Instructions to follow: Take the data below and copy exactly the lines starting at the one with "- portal vein: <210,129,268,239>" and finishing at the one with "<33,43,215,138> (left, top, right, bottom; pixels)", both included.

Data shown:
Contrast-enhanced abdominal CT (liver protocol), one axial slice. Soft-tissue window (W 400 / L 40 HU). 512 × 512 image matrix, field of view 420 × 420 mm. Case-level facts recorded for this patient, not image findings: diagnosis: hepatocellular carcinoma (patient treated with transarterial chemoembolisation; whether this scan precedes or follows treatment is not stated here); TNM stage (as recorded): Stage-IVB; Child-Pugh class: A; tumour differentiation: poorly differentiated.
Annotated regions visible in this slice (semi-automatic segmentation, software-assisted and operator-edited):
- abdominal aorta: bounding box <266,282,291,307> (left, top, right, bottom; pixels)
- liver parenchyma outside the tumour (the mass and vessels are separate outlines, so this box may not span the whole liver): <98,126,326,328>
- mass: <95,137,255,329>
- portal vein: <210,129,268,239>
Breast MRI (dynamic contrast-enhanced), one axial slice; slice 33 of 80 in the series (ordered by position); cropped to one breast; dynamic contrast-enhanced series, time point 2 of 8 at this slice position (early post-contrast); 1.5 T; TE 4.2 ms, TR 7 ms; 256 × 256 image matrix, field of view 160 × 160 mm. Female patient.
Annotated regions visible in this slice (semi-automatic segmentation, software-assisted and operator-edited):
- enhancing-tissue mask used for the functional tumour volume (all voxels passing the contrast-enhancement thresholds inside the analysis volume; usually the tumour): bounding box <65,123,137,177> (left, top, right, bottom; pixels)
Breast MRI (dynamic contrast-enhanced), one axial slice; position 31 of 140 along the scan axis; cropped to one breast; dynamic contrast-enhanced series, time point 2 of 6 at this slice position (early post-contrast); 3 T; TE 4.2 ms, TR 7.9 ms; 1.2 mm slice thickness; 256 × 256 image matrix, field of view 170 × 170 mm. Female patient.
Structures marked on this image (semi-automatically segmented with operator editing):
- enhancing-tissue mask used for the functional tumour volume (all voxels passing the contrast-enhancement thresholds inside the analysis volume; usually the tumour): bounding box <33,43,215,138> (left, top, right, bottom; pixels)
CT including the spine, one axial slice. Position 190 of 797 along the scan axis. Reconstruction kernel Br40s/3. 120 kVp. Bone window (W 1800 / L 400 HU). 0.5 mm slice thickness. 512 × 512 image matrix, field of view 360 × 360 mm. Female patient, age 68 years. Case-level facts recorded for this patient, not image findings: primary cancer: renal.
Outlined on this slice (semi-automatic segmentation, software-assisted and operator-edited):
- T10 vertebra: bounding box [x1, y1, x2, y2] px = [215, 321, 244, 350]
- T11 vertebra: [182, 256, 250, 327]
==
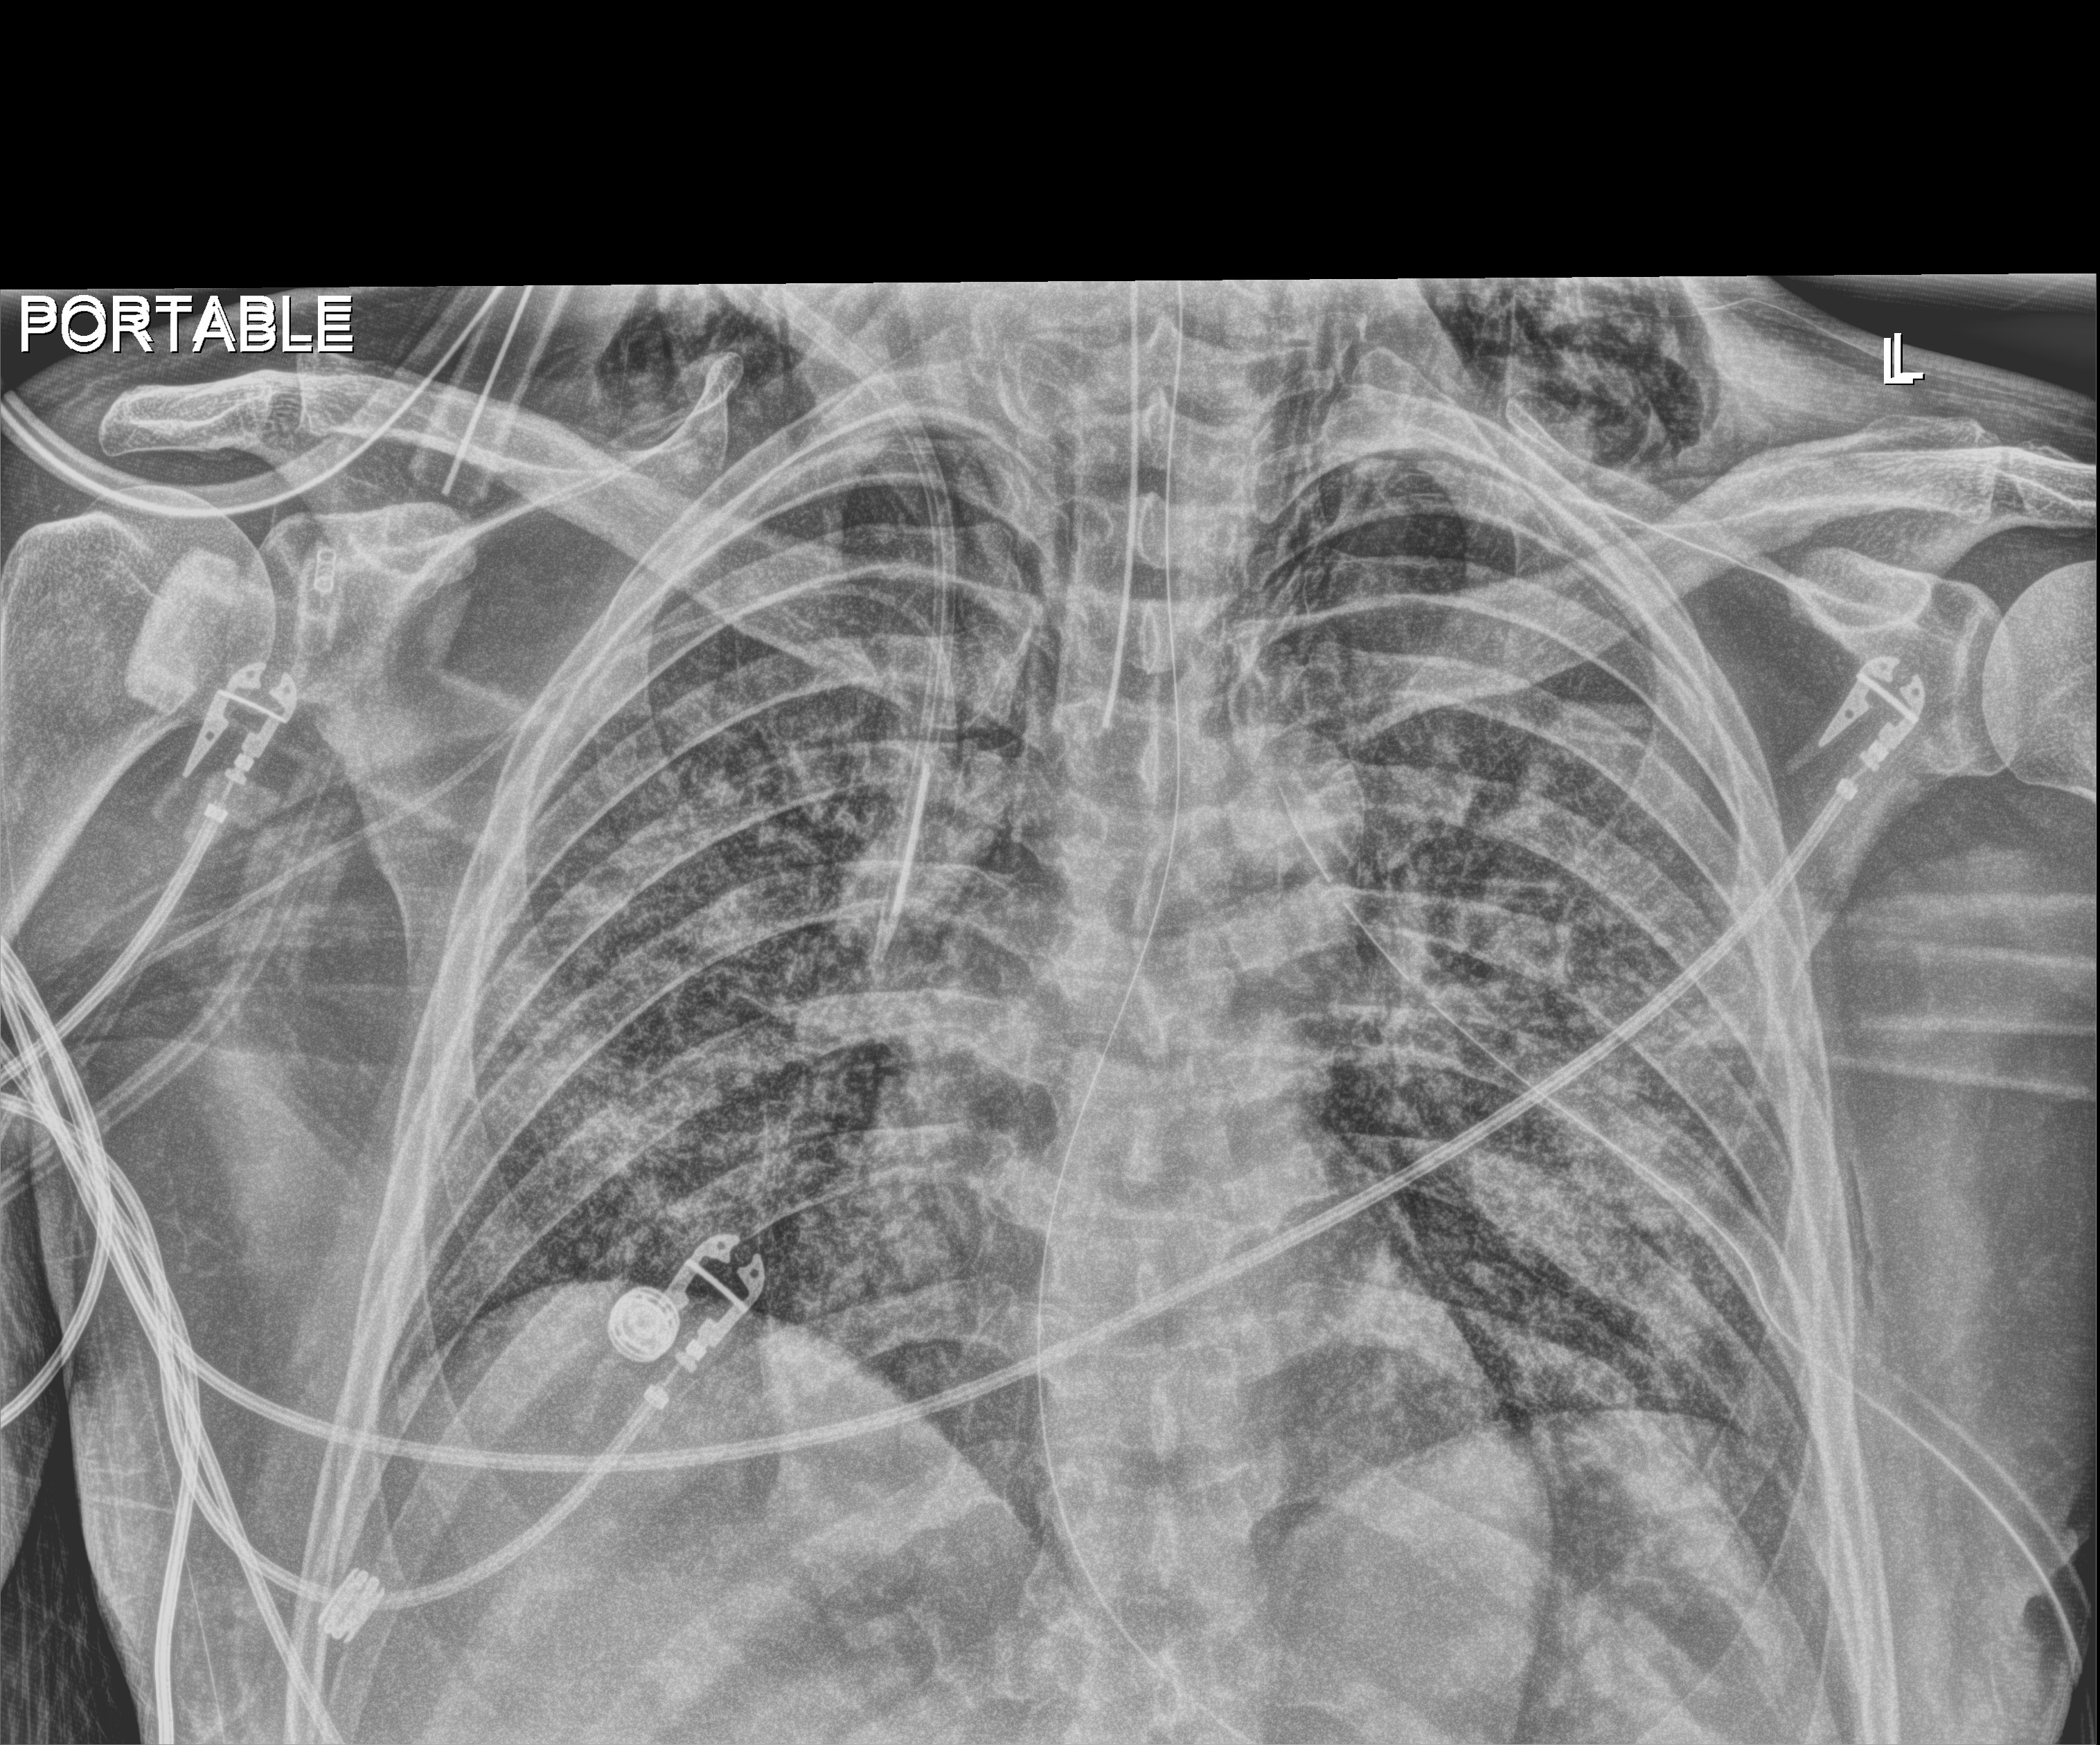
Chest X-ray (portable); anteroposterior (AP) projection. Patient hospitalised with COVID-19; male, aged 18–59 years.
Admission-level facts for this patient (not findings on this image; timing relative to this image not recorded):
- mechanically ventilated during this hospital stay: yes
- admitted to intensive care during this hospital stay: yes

Exercise output:
- portal vein: <210,129,268,239>
Breast MRI (dynamic contrast-enhanced), one axial slice; slice 33 of 80 in the series (ordered by position); cropped to one breast; dynamic contrast-enhanced series, time point 2 of 8 at this slice position (early post-contrast); 1.5 T; TE 4.2 ms, TR 7 ms; 256 × 256 image matrix, field of view 160 × 160 mm. Female patient.
Annotated regions visible in this slice (semi-automatic segmentation, software-assisted and operator-edited):
- enhancing-tissue mask used for the functional tumour volume (all voxels passing the contrast-enhancement thresholds inside the analysis volume; usually the tumour): bounding box <65,123,137,177> (left, top, right, bottom; pixels)
Breast MRI (dynamic contrast-enhanced), one axial slice; position 31 of 140 along the scan axis; cropped to one breast; dynamic contrast-enhanced series, time point 2 of 6 at this slice position (early post-contrast); 3 T; TE 4.2 ms, TR 7.9 ms; 1.2 mm slice thickness; 256 × 256 image matrix, field of view 170 × 170 mm. Female patient.
Structures marked on this image (semi-automatically segmented with operator editing):
- enhancing-tissue mask used for the functional tumour volume (all voxels passing the contrast-enhancement thresholds inside the analysis volume; usually the tumour): bounding box <33,43,215,138> (left, top, right, bottom; pixels)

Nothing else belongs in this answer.